PEC do fim da escala 6x1 avança no Senado; veja próximas etapas
Comissão aprova em votação simbólica o projeto que reduz a jornada semanal para 40 horas, mantendo a versão da Câmara para acelerar a promulgação
A CCJ do Senado aprovou a PEC que encerra a escala 6x1, reduzindo a jornada de 44 para 40 horas semanais e garantindo dois dias de folga. Relatado por Omar Aziz, o texto manteve a versão da Câmara para agilizar a promulgação caso passe pelo plenário, onde a votação em dois turnos ainda não tem data marcada. A medida divide opiniões entre a base governista e a oposição, levando à articulação de uma PEC paralela para mitigar impactos econômicos e facilitar a adaptação das empresas ao novo modelo.
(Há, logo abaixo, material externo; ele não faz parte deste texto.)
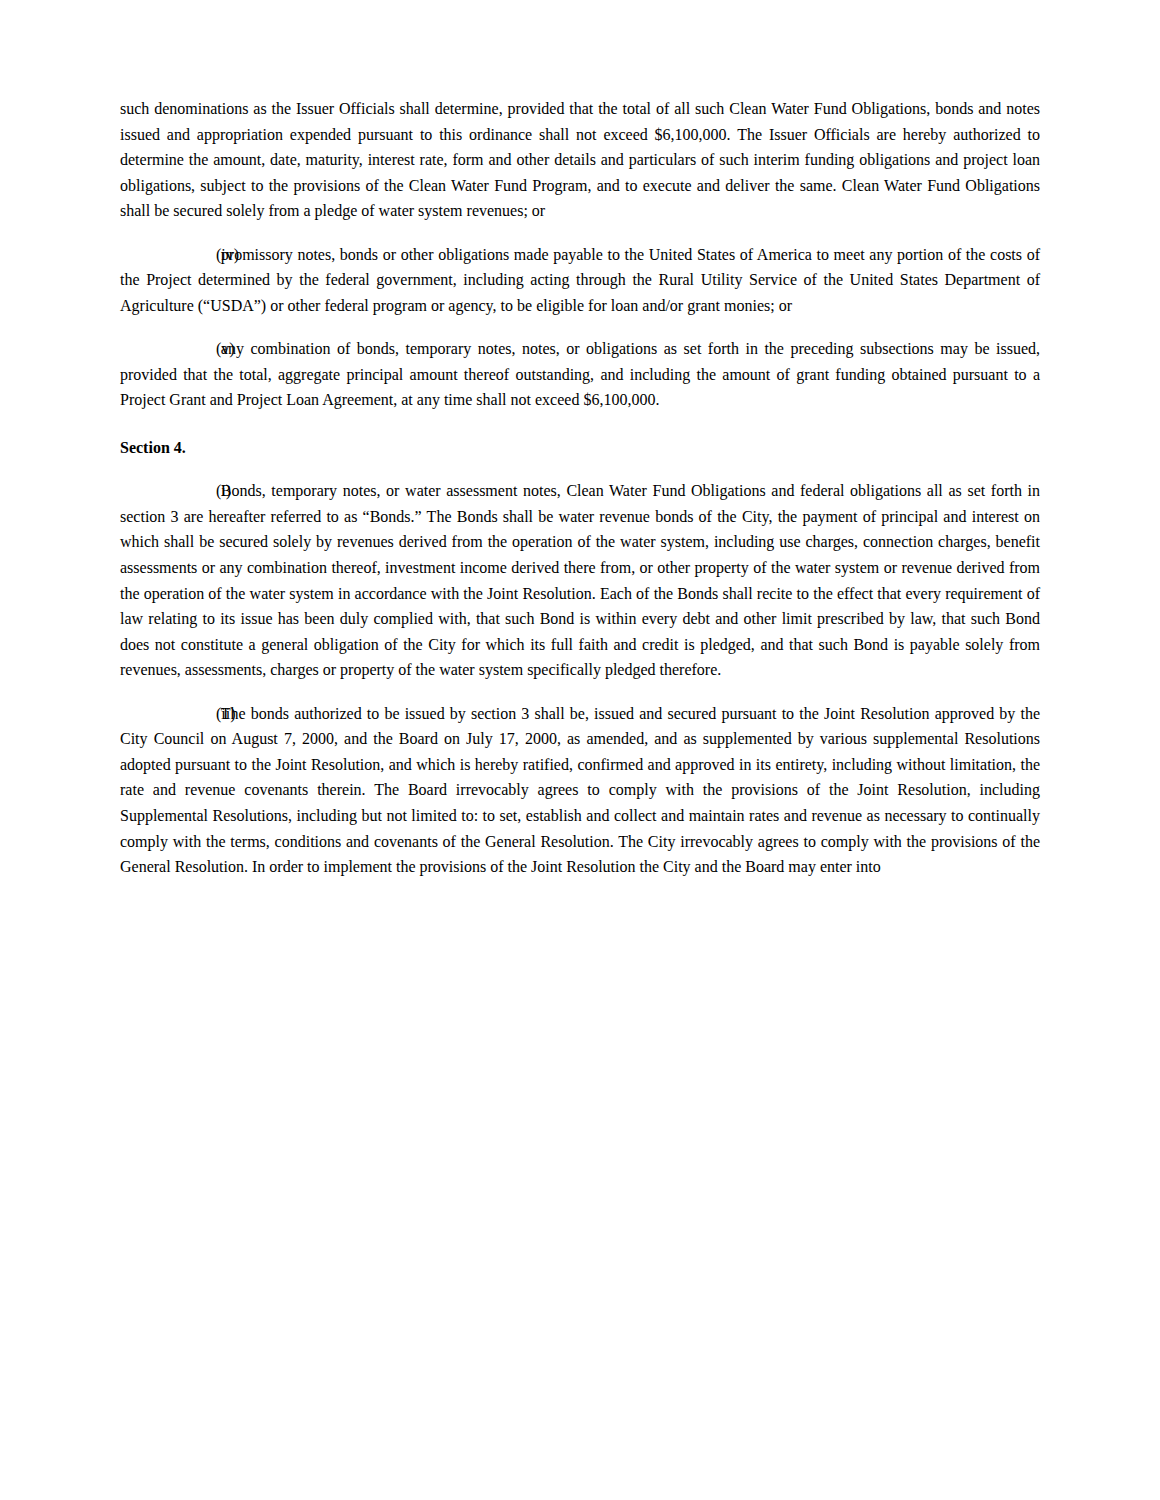such denominations as the Issuer Officials shall determine, provided that the total of all such Clean Water Fund Obligations, bonds and notes issued and appropriation expended pursuant to this ordinance shall not exceed $6,100,000. The Issuer Officials are hereby authorized to determine the amount, date, maturity, interest rate, form and other details and particulars of such interim funding obligations and project loan obligations, subject to the provisions of the Clean Water Fund Program, and to execute and deliver the same. Clean Water Fund Obligations shall be secured solely from a pledge of water system revenues; or
(iv) promissory notes, bonds or other obligations made payable to the United States of America to meet any portion of the costs of the Project determined by the federal government, including acting through the Rural Utility Service of the United States Department of Agriculture (“USDA”) or other federal program or agency, to be eligible for loan and/or grant monies; or
(v) any combination of bonds, temporary notes, notes, or obligations as set forth in the preceding subsections may be issued, provided that the total, aggregate principal amount thereof outstanding, and including the amount of grant funding obtained pursuant to a Project Grant and Project Loan Agreement, at any time shall not exceed $6,100,000.
Section 4.
(i) Bonds, temporary notes, or water assessment notes, Clean Water Fund Obligations and federal obligations all as set forth in section 3 are hereafter referred to as “Bonds.” The Bonds shall be water revenue bonds of the City, the payment of principal and interest on which shall be secured solely by revenues derived from the operation of the water system, including use charges, connection charges, benefit assessments or any combination thereof, investment income derived there from, or other property of the water system or revenue derived from the operation of the water system in accordance with the Joint Resolution. Each of the Bonds shall recite to the effect that every requirement of law relating to its issue has been duly complied with, that such Bond is within every debt and other limit prescribed by law, that such Bond does not constitute a general obligation of the City for which its full faith and credit is pledged, and that such Bond is payable solely from revenues, assessments, charges or property of the water system specifically pledged therefore.
(ii) The bonds authorized to be issued by section 3 shall be, issued and secured pursuant to the Joint Resolution approved by the City Council on August 7, 2000, and the Board on July 17, 2000, as amended, and as supplemented by various supplemental Resolutions adopted pursuant to the Joint Resolution, and which is hereby ratified, confirmed and approved in its entirety, including without limitation, the rate and revenue covenants therein. The Board irrevocably agrees to comply with the provisions of the Joint Resolution, including Supplemental Resolutions, including but not limited to: to set, establish and collect and maintain rates and revenue as necessary to continually comply with the terms, conditions and covenants of the General Resolution. The City irrevocably agrees to comply with the provisions of the General Resolution. In order to implement the provisions of the Joint Resolution the City and the Board may enter into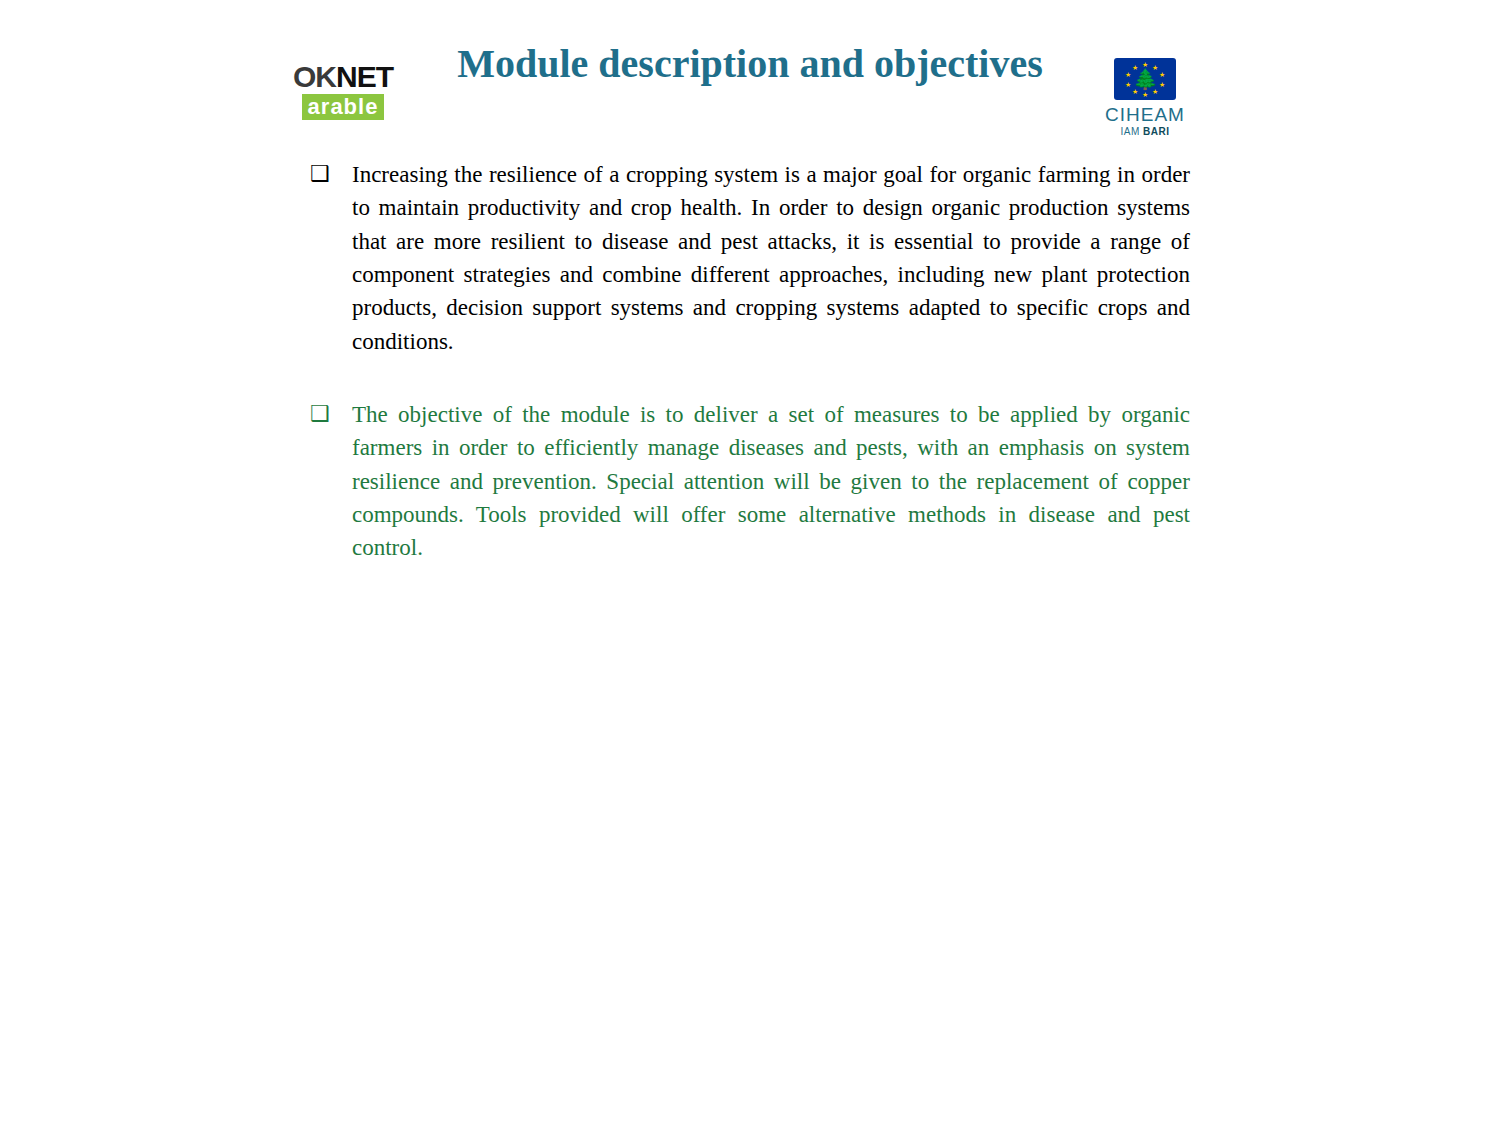OK NET
arable
★ ★ ★ ★ ★ ★ ★ ★ ★ ★
🌲
CIHEAM
IAM BARI
Module description and objectives
Increasing the resilience of a cropping system is a major goal for organic farming in order to maintain productivity and crop health. In order to design organic production systems that are more resilient to disease and pest attacks, it is essential to provide a range of component strategies and combine different approaches, including new plant protection products, decision support systems and cropping systems adapted to specific crops and conditions.
The objective of the module is to deliver a set of measures to be applied by organic farmers in order to efficiently manage diseases and pests, with an emphasis on system resilience and prevention. Special attention will be given to the replacement of copper compounds. Tools provided will offer some alternative methods in disease and pest control.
A Comissão de Constituição e Justiça do Senado Federal deu um passo decisivo e aprovou, em votação simbólica, a Proposta de Emenda à Constituição que decreta o fim da escala 6x1. Relatado pelo senador Omar Aziz, o parecer manteve a versão original enviada pela Câmara dos Deputados sem nenhuma alteração no texto. A estratégia do relator visa acelerar a tramitação legislativa, pois, caso o projeto seja ratificado pelo plenário sem modificações, poderá seguir direto para promulgação pelo Congresso Nacional.
🇧🇷 AGORA: CCJ do Senado aprova o texto-base da PEC que acaba com a escala 6x1. pic.twitter.com/6VZUUKwu9V
— Eixo Político (@eixopolitico) September 2, 2026
PEC do fim da escala 6x1
A proposta prevê a transição gradual da jornada semanal de 44 para 40 horas de trabalho, garantindo pelo menos dois dias de descanso para os empregados. Apesar do avanço na comissão temática, a inclusão da matéria na pauta do plenário em dois turnos ainda não tem data definida pelo presidente da Casa, o senador Davi Alcolumbre.
Articulações políticas e o debate sobre impactos econômicos
A matéria gerou intenso debate político entre os parlamentares. O líder da oposição, senador Rogério Marinho, criticou a medida por seu apelo eleitoral, enquanto integrantes da base governista defendem a mudança como prioridade social do presidente Luiz Inácio Lula da Silva. Senadores como Jaime Bagattoli, Hamilton Mourão e Tereza Cristina fizeram questão de registrar voto contrário durante a deliberação na comissão.
Para minimizar possíveis prejuízos ao setor produtivo e de serviços, o líder do MDB, senador Eduardo Braga, anunciou a elaboração de uma PEC paralela para regulamentar a adaptação das empresas ao novo regime. As discussões agora dependem do alinhamento entre as lideranças partidárias para garantir o quórum necessário e a votação definitiva no plenário.